What is needed: Go through the records below and report each line with "closer" in it.

Input material:
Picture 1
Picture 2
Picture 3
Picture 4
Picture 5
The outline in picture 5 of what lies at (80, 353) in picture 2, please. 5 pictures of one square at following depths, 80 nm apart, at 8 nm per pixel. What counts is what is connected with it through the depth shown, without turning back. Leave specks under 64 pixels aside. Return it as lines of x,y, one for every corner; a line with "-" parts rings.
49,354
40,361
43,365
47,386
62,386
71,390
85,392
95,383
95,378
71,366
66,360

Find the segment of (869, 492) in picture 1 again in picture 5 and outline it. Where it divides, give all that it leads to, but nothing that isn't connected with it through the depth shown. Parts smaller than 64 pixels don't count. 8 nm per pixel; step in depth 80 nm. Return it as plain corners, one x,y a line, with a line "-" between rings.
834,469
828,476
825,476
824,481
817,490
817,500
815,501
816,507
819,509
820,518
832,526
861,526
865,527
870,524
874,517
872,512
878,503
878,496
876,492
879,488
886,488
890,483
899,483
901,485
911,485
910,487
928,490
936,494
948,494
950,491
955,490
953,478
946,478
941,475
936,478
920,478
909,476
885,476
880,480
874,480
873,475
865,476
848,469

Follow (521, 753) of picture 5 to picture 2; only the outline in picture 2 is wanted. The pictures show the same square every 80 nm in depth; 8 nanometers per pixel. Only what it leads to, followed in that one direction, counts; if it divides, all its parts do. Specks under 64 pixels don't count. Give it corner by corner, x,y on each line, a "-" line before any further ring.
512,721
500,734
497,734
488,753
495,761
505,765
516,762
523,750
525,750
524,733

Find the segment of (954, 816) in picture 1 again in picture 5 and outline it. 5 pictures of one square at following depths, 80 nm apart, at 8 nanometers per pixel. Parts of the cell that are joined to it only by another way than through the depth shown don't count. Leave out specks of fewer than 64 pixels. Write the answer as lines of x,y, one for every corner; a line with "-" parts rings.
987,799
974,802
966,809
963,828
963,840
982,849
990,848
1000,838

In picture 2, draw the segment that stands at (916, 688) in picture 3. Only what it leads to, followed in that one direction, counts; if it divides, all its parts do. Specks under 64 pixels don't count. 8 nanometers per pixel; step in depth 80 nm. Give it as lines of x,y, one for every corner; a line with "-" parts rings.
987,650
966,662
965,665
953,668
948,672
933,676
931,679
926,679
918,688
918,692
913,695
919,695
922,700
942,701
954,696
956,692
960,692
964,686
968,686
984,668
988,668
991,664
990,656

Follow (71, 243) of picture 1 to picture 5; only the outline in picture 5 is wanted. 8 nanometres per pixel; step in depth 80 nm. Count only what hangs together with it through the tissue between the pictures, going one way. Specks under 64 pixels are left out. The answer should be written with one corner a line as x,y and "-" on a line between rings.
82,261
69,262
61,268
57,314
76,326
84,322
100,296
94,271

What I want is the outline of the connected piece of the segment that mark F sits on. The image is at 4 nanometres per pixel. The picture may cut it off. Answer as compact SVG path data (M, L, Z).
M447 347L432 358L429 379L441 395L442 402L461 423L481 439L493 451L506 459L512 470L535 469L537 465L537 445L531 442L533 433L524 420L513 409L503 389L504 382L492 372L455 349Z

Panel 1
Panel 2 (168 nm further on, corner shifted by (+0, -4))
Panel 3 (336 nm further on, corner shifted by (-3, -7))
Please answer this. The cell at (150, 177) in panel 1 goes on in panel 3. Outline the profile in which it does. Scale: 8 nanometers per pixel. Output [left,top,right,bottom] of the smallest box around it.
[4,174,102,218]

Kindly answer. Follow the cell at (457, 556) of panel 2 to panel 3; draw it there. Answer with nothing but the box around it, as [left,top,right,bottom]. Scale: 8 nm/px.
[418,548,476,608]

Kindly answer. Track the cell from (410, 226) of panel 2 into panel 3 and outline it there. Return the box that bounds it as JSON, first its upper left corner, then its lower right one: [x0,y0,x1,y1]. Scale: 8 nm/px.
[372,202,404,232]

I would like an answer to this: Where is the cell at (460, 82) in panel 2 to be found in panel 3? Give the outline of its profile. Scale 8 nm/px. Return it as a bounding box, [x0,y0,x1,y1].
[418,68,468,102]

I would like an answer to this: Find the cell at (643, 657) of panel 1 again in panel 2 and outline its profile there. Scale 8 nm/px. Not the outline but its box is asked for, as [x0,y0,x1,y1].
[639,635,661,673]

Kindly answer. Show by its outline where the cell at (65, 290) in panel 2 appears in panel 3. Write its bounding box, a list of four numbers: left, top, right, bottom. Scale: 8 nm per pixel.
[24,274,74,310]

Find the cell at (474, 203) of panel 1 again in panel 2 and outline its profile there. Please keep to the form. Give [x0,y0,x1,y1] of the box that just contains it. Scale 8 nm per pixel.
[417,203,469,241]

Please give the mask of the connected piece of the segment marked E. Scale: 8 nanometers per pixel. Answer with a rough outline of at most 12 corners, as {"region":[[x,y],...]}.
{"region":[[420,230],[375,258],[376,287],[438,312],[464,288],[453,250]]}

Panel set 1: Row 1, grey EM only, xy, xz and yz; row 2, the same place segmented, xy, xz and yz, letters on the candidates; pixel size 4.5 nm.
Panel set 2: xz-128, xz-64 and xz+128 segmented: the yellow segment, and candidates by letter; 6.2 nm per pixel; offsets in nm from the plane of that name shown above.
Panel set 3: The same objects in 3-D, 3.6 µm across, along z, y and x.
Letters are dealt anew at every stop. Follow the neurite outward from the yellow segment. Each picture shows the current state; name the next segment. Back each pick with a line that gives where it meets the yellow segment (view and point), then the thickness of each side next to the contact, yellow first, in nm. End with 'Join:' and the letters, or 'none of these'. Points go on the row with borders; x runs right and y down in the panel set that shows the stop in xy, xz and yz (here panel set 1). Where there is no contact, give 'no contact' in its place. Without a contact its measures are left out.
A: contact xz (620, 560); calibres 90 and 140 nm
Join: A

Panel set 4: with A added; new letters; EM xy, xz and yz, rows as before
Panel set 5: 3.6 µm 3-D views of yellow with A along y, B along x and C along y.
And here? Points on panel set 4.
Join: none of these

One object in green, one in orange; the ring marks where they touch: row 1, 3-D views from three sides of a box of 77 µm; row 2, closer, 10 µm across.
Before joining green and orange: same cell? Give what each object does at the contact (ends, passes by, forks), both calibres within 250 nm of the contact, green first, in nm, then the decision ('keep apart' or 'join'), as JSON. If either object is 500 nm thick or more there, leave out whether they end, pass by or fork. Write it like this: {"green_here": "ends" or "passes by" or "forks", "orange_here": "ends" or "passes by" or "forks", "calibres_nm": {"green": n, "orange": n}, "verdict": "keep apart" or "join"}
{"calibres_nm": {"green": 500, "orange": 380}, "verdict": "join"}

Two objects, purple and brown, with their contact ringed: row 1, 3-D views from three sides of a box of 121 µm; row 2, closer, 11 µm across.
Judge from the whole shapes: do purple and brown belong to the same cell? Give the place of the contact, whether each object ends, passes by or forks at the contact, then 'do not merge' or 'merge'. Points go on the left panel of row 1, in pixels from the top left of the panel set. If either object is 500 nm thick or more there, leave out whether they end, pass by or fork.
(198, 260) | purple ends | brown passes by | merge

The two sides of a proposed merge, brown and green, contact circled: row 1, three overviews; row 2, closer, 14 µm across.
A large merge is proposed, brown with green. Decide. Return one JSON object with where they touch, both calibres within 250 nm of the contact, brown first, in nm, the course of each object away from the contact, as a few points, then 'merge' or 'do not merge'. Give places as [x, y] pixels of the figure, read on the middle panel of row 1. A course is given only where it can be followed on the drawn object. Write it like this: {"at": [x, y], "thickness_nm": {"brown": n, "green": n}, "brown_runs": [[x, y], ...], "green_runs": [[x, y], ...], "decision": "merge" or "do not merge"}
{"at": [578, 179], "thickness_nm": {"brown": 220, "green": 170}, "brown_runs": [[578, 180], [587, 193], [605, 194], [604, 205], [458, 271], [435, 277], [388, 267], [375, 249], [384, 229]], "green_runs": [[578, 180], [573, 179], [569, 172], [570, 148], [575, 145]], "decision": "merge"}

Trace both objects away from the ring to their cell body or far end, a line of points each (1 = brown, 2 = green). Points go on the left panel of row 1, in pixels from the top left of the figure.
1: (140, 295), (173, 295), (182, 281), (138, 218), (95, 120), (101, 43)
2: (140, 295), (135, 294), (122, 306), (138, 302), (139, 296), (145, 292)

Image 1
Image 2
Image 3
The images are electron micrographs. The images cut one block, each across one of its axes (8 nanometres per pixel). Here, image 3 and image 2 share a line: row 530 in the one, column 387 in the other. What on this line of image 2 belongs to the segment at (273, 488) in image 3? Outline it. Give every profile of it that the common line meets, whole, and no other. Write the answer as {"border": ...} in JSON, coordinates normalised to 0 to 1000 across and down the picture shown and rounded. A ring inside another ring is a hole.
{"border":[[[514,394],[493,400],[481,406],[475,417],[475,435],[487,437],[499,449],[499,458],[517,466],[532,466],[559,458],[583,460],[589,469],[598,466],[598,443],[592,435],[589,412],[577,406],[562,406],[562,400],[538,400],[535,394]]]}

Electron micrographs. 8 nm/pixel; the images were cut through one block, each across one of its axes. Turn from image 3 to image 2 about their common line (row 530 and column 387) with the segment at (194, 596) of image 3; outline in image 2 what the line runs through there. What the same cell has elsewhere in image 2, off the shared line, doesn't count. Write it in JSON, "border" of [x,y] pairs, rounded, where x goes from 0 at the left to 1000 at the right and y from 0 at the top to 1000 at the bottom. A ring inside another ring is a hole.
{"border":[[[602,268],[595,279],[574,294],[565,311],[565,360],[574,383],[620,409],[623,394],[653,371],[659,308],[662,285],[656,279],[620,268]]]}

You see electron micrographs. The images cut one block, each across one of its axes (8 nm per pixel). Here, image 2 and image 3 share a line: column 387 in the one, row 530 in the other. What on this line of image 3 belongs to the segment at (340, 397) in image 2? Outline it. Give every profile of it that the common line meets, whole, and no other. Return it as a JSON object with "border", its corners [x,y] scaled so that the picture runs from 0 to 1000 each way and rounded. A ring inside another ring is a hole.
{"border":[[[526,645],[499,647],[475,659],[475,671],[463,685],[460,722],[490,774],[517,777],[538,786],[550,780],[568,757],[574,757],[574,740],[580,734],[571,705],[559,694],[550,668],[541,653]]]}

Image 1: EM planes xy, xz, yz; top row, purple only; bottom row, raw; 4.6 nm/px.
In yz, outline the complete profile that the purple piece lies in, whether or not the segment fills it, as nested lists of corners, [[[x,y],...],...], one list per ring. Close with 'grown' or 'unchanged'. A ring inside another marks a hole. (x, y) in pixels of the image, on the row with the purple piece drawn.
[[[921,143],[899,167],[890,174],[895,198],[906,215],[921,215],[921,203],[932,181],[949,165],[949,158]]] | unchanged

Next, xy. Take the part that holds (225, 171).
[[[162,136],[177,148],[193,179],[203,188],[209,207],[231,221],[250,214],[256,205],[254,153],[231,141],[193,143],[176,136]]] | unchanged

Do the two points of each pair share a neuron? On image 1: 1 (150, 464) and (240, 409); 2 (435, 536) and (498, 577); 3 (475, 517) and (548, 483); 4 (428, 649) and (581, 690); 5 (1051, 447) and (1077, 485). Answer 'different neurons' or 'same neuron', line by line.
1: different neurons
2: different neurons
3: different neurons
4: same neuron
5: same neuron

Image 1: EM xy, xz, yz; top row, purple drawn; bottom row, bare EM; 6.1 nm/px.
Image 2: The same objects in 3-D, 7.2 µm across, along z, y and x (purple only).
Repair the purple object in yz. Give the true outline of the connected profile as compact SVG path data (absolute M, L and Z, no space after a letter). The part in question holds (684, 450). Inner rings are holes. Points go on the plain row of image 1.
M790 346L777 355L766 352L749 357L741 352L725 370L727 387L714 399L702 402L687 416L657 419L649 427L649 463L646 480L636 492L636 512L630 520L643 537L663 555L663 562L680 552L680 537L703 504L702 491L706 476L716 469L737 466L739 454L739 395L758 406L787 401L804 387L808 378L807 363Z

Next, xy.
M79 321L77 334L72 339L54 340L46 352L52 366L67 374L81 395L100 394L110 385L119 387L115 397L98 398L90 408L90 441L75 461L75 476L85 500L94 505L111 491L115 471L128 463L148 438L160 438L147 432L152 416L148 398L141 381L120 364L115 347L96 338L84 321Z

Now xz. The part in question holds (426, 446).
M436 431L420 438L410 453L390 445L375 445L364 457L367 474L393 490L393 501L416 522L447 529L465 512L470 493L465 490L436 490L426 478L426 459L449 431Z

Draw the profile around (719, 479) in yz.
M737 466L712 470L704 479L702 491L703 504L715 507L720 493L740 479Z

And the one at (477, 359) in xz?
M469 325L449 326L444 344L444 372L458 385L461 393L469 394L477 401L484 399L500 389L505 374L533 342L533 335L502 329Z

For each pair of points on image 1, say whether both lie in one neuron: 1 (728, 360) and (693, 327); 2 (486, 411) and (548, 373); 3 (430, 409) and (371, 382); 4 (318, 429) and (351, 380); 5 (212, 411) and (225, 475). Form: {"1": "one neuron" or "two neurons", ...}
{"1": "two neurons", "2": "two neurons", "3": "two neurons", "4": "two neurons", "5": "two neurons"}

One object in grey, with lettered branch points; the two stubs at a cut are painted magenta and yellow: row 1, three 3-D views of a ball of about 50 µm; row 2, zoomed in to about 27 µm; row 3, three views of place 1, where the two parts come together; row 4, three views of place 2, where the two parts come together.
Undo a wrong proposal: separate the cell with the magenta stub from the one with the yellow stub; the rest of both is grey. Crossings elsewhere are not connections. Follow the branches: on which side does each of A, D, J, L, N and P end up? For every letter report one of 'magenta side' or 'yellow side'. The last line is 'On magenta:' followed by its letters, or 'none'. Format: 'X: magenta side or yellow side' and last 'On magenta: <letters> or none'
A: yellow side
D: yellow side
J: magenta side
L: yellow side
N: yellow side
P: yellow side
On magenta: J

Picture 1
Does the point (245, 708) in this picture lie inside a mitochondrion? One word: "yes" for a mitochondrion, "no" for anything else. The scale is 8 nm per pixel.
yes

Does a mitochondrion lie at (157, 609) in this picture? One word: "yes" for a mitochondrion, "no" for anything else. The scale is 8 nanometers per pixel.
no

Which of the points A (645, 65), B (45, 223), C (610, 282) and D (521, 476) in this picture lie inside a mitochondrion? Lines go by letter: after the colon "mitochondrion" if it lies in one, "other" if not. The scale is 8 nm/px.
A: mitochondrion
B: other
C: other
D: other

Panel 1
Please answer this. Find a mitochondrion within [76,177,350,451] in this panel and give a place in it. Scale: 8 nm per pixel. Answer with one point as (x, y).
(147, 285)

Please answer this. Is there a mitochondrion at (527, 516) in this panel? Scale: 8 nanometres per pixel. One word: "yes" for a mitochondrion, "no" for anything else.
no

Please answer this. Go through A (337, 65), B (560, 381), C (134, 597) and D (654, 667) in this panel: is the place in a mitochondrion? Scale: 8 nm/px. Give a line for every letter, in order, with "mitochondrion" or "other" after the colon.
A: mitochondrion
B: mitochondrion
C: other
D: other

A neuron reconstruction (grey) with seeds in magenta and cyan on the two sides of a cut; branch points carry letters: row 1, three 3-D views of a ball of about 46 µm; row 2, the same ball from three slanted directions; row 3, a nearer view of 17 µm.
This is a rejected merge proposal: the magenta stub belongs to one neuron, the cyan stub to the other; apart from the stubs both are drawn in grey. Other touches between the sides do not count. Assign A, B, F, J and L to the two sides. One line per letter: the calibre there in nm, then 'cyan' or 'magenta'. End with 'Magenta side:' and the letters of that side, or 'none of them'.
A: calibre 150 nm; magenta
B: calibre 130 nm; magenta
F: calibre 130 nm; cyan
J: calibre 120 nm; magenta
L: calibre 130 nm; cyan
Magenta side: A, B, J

Response area:
One object in green, one in orange; the ring marks where they touch: row 1, 3-D views from three sides of a box of 77 µm; row 2, closer, 10 µm across.
Two objects, purple and brown, with their contact ringed: row 1, 3-D views from three sides of a box of 121 µm; row 2, closer, 11 µm across.
The two sides of a proposed merge, brown and green, contact circled: row 1, three overviews; row 2, closer, 14 µm across.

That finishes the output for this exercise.